- **WHAT TO DO**: Could you copy out the passage about the lost avocado and the CVS shopping trip word for word, in full?

BEGIN SELECTED PASSAGE

I realize I should eat something—but what? Ah, salad, with that fresh avocado I bought the other day, the one I have been meticulously nurturing to the perfect point of ripeness. I set it on the windowsill two days ago, and I remember removing it yesterday, afraid I would forget about it and allow it to rot. So where did I move it to? I begin a half-hour avocado hunt, which I relocated yesterday in all sobriety. Now certifiably stoned (awesome!) I am patiently searching even ridiculous places for the aforementioned avocado. I even check the freezer—where it is not. Actually, I am surprisingly qualified to locate it, since I apparently put it in a drawer with the chinese food and pizza menus—and that was when I was straight.
Taking a break from my new friends, the Fioricets, I let the next dose time go by, planning to get a little grocery shopping done. But first, I decide to stop at CVS—for no real reason, except that I have extra bucks, which are like winning the CVS lotto.
After shopping for a while, I am nearly ready to buy a pink doggie dress that says, “I heart tail”. On a normal day, the only thing I find more obnoxious than the thought of dressing my dog is the idea of putting her in a pink dress, and yet my drug-adled brain is cheerfully ruminating over something that is wrong in so many more ways than just these two.
Luckily, I can hear my right mind screaming from the dark closet I have her locked in. “Go with the dog bed!” she is pleading. “The dog bed!” I can feel my CVS extra bucks burning in my pocket. Do I feel lucky? The dog bed it is—but blue,…or green? Never mind that stupid dog has already demolished three of them, leaving great balls of stuffing all over the house to choke my vacuum (and then deciding she no longer likes the nasty deflated dog bed, she climbs on my furniture). That dog doesn’t deserve anything, especially not my extra bucks. If CVS still had the electric toothbrush in stock that I bought for myself the other day, I would be buying one right now for my son, who probably doesn’t need it any more than the dog needs a dog bed.

END SELECTED PASSAGE
BEGIN DATASET CONTENT

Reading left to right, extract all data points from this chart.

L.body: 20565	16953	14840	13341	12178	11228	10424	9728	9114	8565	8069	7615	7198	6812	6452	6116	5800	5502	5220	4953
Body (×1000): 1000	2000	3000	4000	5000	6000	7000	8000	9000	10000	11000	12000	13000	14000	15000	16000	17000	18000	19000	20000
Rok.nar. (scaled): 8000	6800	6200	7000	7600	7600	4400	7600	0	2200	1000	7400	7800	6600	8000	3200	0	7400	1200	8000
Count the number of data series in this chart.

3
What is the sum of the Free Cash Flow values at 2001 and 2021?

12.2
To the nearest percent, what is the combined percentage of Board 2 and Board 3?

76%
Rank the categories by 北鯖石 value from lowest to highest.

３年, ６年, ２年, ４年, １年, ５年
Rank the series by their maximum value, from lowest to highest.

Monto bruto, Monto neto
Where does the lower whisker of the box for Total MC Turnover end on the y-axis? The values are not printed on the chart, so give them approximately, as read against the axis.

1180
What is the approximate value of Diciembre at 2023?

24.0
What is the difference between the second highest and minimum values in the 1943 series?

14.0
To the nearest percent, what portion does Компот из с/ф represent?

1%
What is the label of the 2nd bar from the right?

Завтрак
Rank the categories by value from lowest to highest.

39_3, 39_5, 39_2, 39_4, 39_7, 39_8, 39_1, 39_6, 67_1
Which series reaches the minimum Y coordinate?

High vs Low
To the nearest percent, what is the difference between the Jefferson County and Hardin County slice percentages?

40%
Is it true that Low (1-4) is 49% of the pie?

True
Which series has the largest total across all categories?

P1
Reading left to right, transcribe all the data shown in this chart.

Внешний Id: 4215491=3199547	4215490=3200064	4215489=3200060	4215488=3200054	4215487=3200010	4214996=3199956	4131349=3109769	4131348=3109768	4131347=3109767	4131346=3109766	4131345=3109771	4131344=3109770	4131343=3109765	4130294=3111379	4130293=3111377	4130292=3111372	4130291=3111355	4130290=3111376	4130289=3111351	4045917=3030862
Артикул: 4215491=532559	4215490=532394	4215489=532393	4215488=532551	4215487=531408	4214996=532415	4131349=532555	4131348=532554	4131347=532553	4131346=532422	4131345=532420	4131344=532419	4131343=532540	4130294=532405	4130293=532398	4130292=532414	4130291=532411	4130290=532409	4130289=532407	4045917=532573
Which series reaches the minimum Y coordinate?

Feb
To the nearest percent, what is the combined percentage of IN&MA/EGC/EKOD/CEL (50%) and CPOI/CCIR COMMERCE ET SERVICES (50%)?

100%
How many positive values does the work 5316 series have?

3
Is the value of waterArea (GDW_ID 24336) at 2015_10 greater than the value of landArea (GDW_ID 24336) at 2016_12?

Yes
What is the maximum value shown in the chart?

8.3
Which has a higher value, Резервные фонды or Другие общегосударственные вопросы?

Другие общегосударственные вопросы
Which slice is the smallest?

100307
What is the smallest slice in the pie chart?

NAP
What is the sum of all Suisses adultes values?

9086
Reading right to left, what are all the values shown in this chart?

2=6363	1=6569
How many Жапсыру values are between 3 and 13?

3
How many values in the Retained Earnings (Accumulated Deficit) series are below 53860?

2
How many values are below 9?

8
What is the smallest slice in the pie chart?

END DATASET CONTENT

- **EXERCISE ANSWER**:
I realize I should eat something—but what? Ah, salad, with that fresh avocado I bought the other day, the one I have been meticulously nurturing to the perfect point of ripeness. I set it on the windowsill two days ago, and I remember removing it yesterday, afraid I would forget about it and allow it to rot. So where did I move it to? I begin a half-hour avocado hunt, which I relocated yesterday in all sobriety. Now certifiably stoned (awesome!) I am patiently searching even ridiculous places for the aforementioned avocado. I even check the freezer—where it is not. Actually, I am surprisingly qualified to locate it, since I apparently put it in a drawer with the chinese food and pizza menus—and that was when I was straight.
Taking a break from my new friends, the Fioricets, I let the next dose time go by, planning to get a little grocery shopping done. But first, I decide to stop at CVS—for no real reason, except that I have extra bucks, which are like winning the CVS lotto.
After shopping for a while, I am nearly ready to buy a pink doggie dress that says, “I heart tail”. On a normal day, the only thing I find more obnoxious than the thought of dressing my dog is the idea of putting her in a pink dress, and yet my drug-adled brain is cheerfully ruminating over something that is wrong in so many more ways than just these two.
Luckily, I can hear my right mind screaming from the dark closet I have her locked in. “Go with the dog bed!” she is pleading. “The dog bed!” I can feel my CVS extra bucks burning in my pocket. Do I feel lucky? The dog bed it is—but blue,…or green? Never mind that stupid dog has already demolished three of them, leaving great balls of stuffing all over the house to choke my vacuum (and then deciding she no longer likes the nasty deflated dog bed, she climbs on my furniture). That dog doesn’t deserve anything, especially not my extra bucks. If CVS still had the electric toothbrush in stock that I bought for myself the other day, I would be buying one right now for my son, who probably doesn’t need it any more than the dog needs a dog bed.